**Passage**
◆ ◆ ◆

Re: Updating a Running Dataflow Job

gaurav mishra Tue, 18 Jan 2022 17:13:50 -0800

On Tue, Jan 11, 2022 at 4:04 PM Reuven Lax <[email protected]> wrote:

> Probably a bug - JavaFieldSchema does walk up the inheritance tree (see
> ReflectUtils.getFields)
>
Should I open a Jira for this?



>
> Do you have a github account? If so I can add you as a reviewer on this PR.
>
> On Tue, Jan 11, 2022 at 3:58 PM gaurav mishra <
> [email protected]> wrote:
>
>> That's a valid point. I can live with the current solution for now. And
>> hope that Dataflow will add that support soon.
>>
>> Another question regarding JavaBeanSchema implementation, I noticed we
>> are using clazz.getDeclaredMethods() for preparing the schema. This ignores
>> the base class's getters, is there a reason we are not using
>> clazz.getMethods() for preparing the schema.
>>
>> On Tue, Jan 11, 2022 at 3:24 PM Reuven Lax <[email protected]> wrote:
>>
>>> What matters is the physical order of the fields in the schema encoding.

◆ ◆ ◆

**Data records**
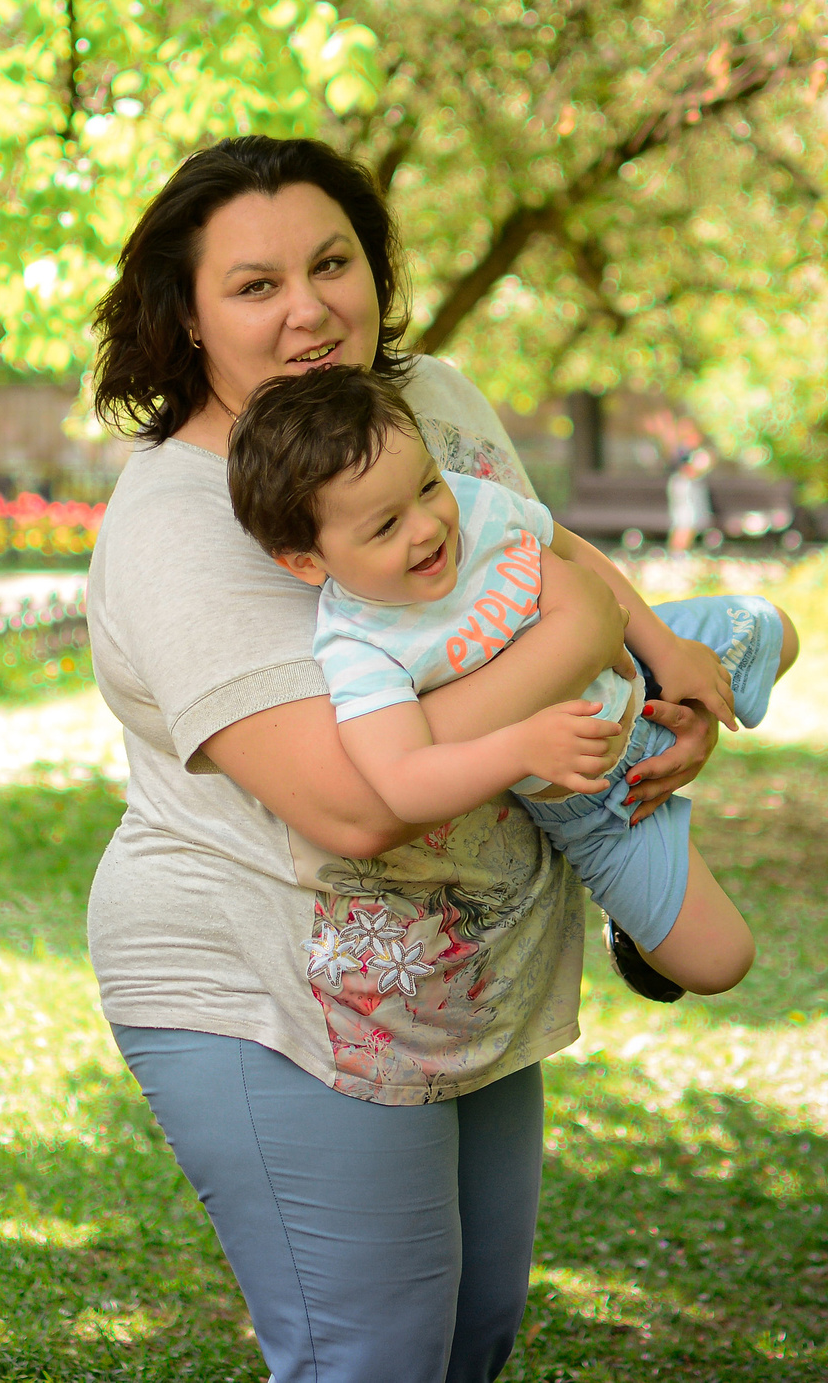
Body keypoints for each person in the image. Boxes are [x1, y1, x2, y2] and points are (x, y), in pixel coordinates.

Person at [83, 136, 732, 1383]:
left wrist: (658, 667)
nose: (310, 308)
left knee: (468, 1344)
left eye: (332, 264)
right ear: (188, 317)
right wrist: (580, 641)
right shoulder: (179, 518)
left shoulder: (430, 399)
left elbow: (534, 555)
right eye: (256, 285)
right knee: (371, 1359)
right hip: (272, 982)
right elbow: (350, 803)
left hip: (463, 972)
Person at [226, 366, 793, 1001]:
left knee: (775, 629)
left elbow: (570, 550)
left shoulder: (472, 504)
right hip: (598, 797)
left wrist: (668, 649)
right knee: (720, 962)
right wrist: (519, 750)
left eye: (427, 486)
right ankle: (638, 922)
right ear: (307, 561)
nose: (427, 526)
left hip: (635, 663)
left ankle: (685, 720)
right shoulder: (360, 645)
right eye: (385, 526)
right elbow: (403, 780)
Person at [665, 439, 715, 555]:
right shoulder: (682, 482)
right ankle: (677, 552)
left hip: (689, 509)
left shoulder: (688, 481)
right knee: (683, 527)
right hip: (685, 509)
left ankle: (681, 552)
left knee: (688, 527)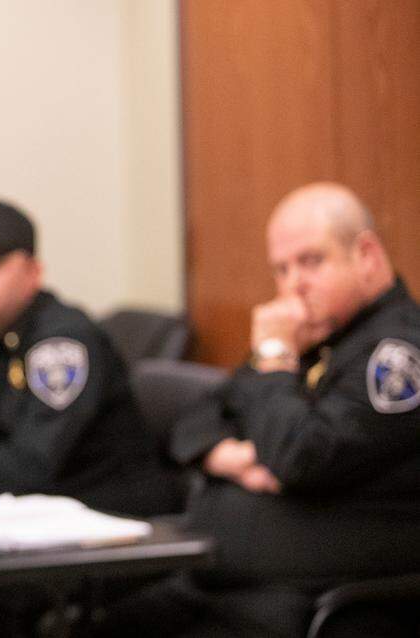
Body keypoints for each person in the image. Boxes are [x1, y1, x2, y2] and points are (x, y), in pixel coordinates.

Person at [103, 182, 420, 637]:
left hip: (308, 602)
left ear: (366, 254)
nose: (294, 286)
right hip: (218, 583)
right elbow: (194, 421)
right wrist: (233, 459)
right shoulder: (313, 341)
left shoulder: (398, 357)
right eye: (281, 269)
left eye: (311, 261)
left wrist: (274, 358)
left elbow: (301, 457)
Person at [0, 200, 182, 516]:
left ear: (34, 272)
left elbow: (32, 464)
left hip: (112, 525)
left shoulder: (62, 346)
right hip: (34, 516)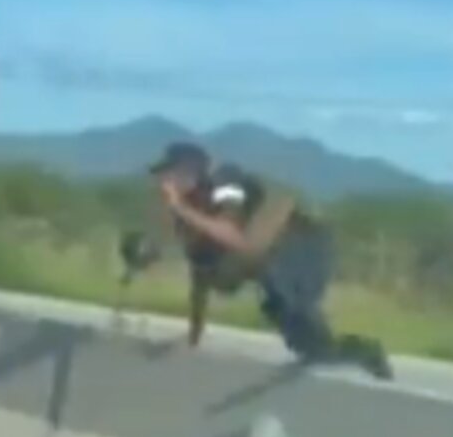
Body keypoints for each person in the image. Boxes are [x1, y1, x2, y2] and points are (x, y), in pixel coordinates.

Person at [149, 142, 393, 380]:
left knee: (293, 302)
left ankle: (358, 352)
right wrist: (194, 336)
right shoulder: (191, 214)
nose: (165, 182)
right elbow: (200, 270)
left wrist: (180, 208)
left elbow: (233, 237)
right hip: (272, 266)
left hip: (302, 245)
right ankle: (359, 354)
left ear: (192, 170)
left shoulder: (226, 183)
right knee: (301, 336)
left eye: (171, 174)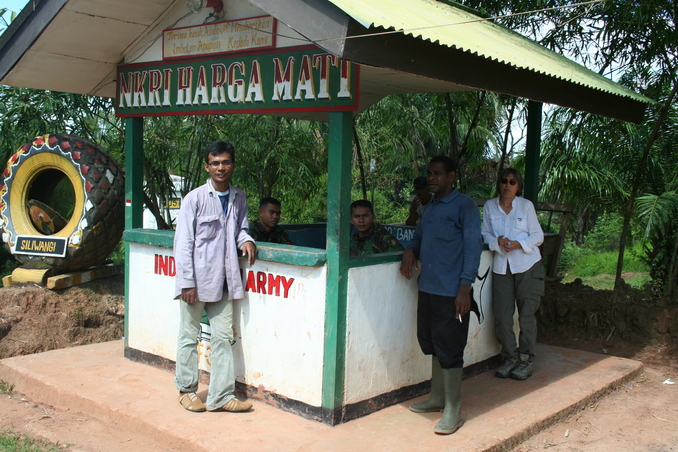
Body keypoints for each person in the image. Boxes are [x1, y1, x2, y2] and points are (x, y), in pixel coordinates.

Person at [399, 156, 481, 435]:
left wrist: (465, 289)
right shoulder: (430, 207)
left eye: (437, 174)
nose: (431, 178)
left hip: (452, 293)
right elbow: (419, 239)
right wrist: (410, 251)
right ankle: (437, 398)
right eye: (429, 173)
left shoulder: (465, 206)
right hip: (428, 288)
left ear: (451, 176)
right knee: (432, 342)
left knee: (450, 347)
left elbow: (473, 249)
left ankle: (453, 409)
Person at [173, 140, 256, 413]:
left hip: (225, 280)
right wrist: (186, 282)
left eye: (226, 162)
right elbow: (183, 243)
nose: (221, 167)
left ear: (233, 164)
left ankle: (220, 396)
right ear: (207, 167)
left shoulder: (239, 197)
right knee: (189, 336)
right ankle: (186, 390)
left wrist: (246, 240)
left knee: (223, 338)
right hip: (196, 281)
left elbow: (241, 228)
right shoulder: (194, 199)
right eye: (215, 163)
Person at [481, 168, 544, 380]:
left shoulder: (525, 206)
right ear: (499, 183)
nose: (508, 185)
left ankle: (525, 359)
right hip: (502, 266)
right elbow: (485, 233)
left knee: (526, 314)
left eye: (513, 182)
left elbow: (538, 236)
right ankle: (509, 356)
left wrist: (519, 244)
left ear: (518, 186)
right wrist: (496, 242)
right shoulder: (490, 206)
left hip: (527, 265)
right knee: (502, 315)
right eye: (504, 181)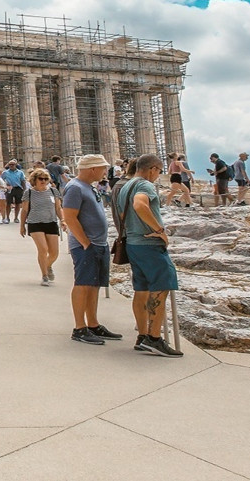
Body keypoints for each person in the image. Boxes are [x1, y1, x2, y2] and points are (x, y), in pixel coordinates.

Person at [115, 153, 183, 357]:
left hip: (133, 244)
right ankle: (154, 338)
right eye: (159, 171)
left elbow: (121, 214)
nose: (158, 175)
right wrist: (159, 230)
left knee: (141, 289)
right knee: (162, 287)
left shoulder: (125, 186)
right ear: (152, 168)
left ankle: (142, 336)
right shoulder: (144, 185)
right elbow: (140, 205)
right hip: (149, 244)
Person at [62, 154, 122, 346]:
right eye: (103, 168)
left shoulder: (89, 187)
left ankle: (93, 324)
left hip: (98, 243)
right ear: (92, 169)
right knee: (83, 284)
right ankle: (79, 328)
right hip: (85, 245)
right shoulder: (75, 187)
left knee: (94, 284)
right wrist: (85, 242)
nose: (106, 171)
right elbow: (69, 217)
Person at [20, 168, 63, 286]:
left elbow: (58, 208)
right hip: (35, 223)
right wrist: (22, 225)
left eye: (45, 179)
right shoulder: (28, 193)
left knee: (54, 253)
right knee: (43, 249)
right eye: (41, 179)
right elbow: (24, 210)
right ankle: (44, 275)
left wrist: (63, 220)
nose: (43, 181)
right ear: (35, 179)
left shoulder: (54, 192)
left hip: (51, 222)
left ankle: (48, 265)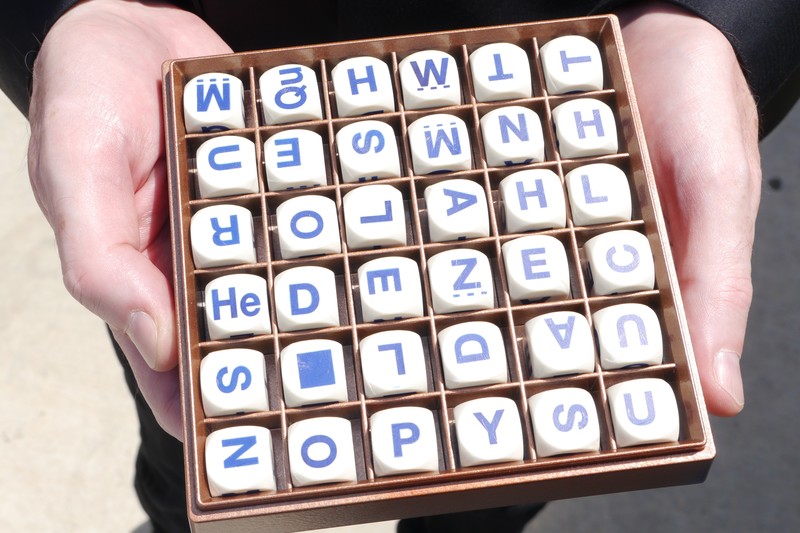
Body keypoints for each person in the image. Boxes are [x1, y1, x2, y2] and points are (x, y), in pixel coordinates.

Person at [2, 1, 799, 531]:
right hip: (205, 135)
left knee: (509, 463)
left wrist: (713, 20)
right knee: (192, 426)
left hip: (555, 108)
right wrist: (67, 13)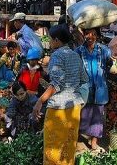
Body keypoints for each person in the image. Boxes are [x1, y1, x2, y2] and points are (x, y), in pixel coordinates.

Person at [32, 25, 89, 165]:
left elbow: (57, 84)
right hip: (74, 107)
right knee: (68, 147)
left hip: (58, 109)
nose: (50, 43)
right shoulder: (75, 55)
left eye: (50, 40)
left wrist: (39, 102)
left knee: (53, 149)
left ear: (57, 41)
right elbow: (84, 79)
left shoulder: (57, 55)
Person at [75, 27, 111, 153]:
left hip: (100, 89)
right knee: (83, 115)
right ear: (83, 35)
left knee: (97, 116)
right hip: (84, 89)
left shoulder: (104, 50)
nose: (90, 37)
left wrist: (113, 63)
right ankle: (80, 139)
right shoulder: (78, 51)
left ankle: (94, 141)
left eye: (93, 34)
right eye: (87, 34)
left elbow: (111, 66)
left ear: (97, 35)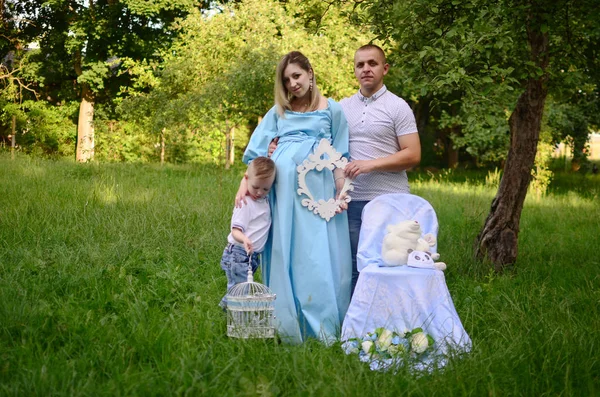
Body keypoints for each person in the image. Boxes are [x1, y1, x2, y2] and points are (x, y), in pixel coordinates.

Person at [236, 51, 352, 344]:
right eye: (286, 80)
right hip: (284, 193)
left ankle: (323, 324)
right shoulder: (279, 112)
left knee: (316, 253)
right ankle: (287, 324)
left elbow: (340, 156)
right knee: (288, 250)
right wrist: (243, 184)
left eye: (297, 76)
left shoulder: (333, 110)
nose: (292, 84)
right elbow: (256, 156)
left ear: (310, 73)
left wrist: (341, 191)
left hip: (318, 194)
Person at [341, 44, 421, 294]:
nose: (366, 69)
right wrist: (277, 143)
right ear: (354, 70)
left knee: (392, 265)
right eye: (360, 64)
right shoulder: (342, 108)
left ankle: (394, 326)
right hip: (352, 201)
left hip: (390, 200)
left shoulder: (398, 106)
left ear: (384, 68)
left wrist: (369, 164)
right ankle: (355, 330)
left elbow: (413, 154)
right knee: (356, 266)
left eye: (372, 63)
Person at [219, 156, 276, 309]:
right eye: (256, 187)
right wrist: (244, 239)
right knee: (239, 290)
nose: (259, 192)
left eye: (265, 189)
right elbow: (235, 230)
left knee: (241, 288)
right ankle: (230, 313)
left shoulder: (263, 201)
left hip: (251, 255)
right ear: (246, 179)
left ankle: (230, 310)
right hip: (238, 253)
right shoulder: (244, 203)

◆ ◆ ◆

**Task details**
In the thread on updating a running Dataflow job, which method does the JavaBeanSchema implementation call when preparing the schema?

**Answer**
clazz.getDeclaredMethods()